* **Records shown**
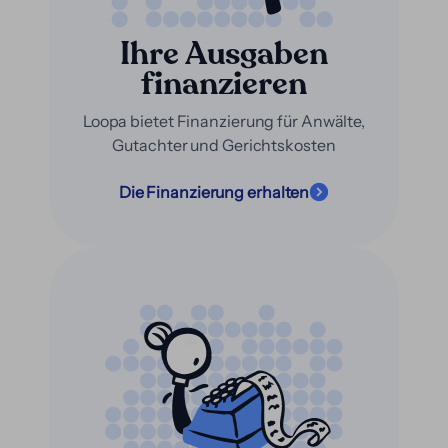
Ihre Ausgaben
finanzieren
Loopa bietet Finanzierung für Anwälte,
Gutachter und Gerichtskosten
Die Finanzierung erhalten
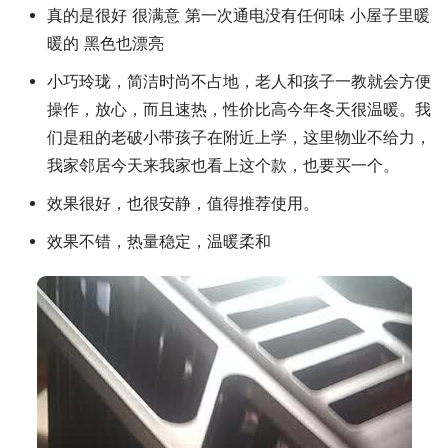
真的是很好 很满意 第一次通电没有任何味 小屋子里暖
暖的 黑色也漂亮
小巧玲珑，简洁时尚不占地，老人和孩子一教就会方便
操作，放心，而且速热，性价比高今年冬天很温暖。我
们是租的老破小带孩子在附近上学，这里物业不给力，
我家邻居今天来我家也看上这个款，也要买一个。
效果很好，也很安静，值得推荐使用。
效果不错，热量稳定，温暖柔和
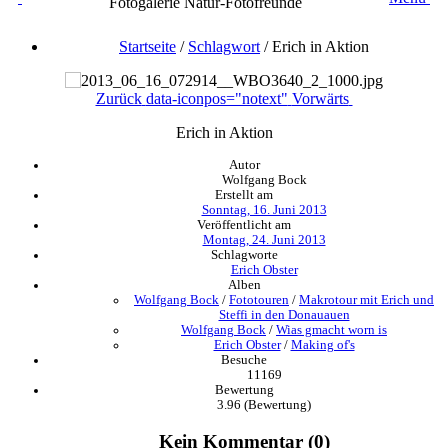
Fotogalerie Natur-Fotofreunde
Startseite
/
Schlagwort
/
Erich in Aktion
Zurück
data-iconpos="notext"
Vorwärts
Erich in Aktion
Autor
Wolfgang Bock
Erstellt am
Sonntag, 16. Juni 2013
Veröffentlicht am
Montag, 24. Juni 2013
Schlagworte
Erich Obster
Alben
Wolfgang Bock
/
Fototouren
/
Makrotour mit Erich und
Steffi in den Donauauen
Wolfgang Bock
/
Wias gmacht worn is
Erich Obster
/
Making of's
Besuche
11169
Bewertung
3.96
(Bewertung)
Kein Kommentar (0)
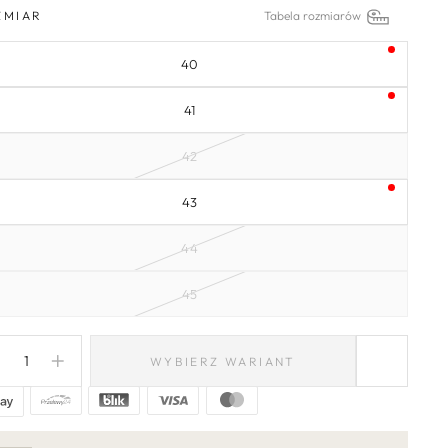
ZMIAR
Tabela rozmiarów
40
41
42
43
44
45
WYBIERZ WARIANT
−
+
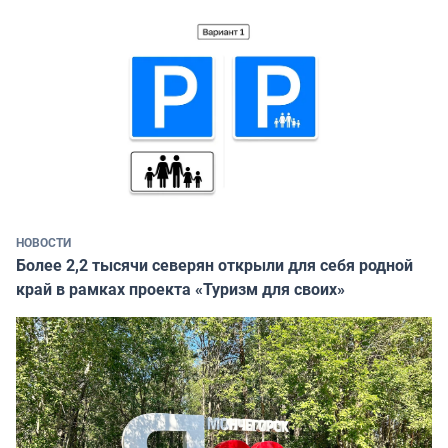
НОВОСТИ
Более 2,2 тысячи северян открыли для себя родной
край в рамках проекта «Туризм для своих»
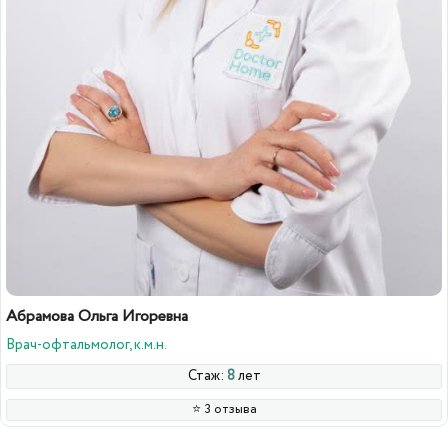
Абрамова Ольга Игоревна
Врач-офтальмолог, к.м.н.
Стаж:
8
лет
⭐️ 3 отзыва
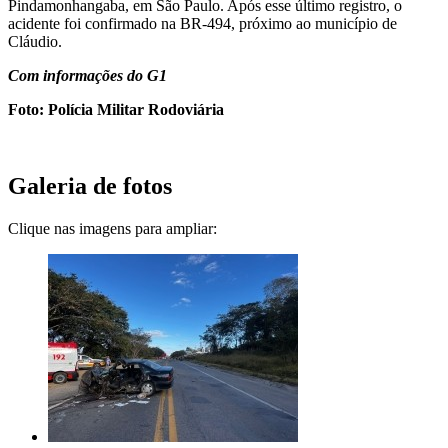
Pindamonhangaba, em São Paulo. Após esse último registro, o
acidente foi confirmado na BR-494, próximo ao município de
Cláudio.
Com informações do G1
Foto: Polícia Militar Rodoviária
Galeria de fotos
Clique nas imagens para ampliar:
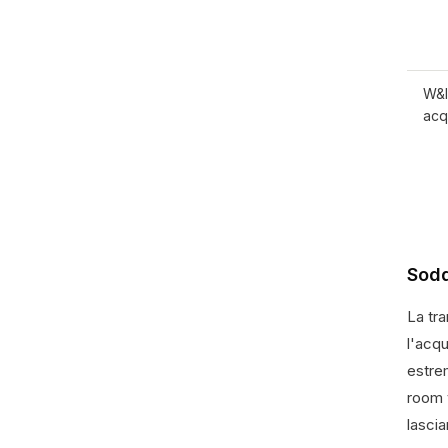
W&I
acq
Sodd
La tr
l'acqu
estre
room v
lascia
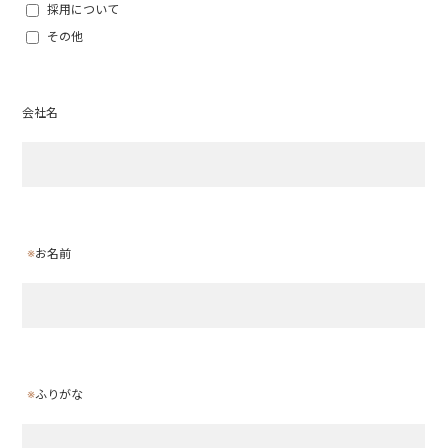
採用について
その他
会社名
※
お名前
※
ふりがな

* **What you are asked to do**
All lines that contain the word "Finanzierung" should be copied from the listing.

* **Exercise output**
Loopa bietet Finanzierung für Anwälte,
Die Finanzierung erhalten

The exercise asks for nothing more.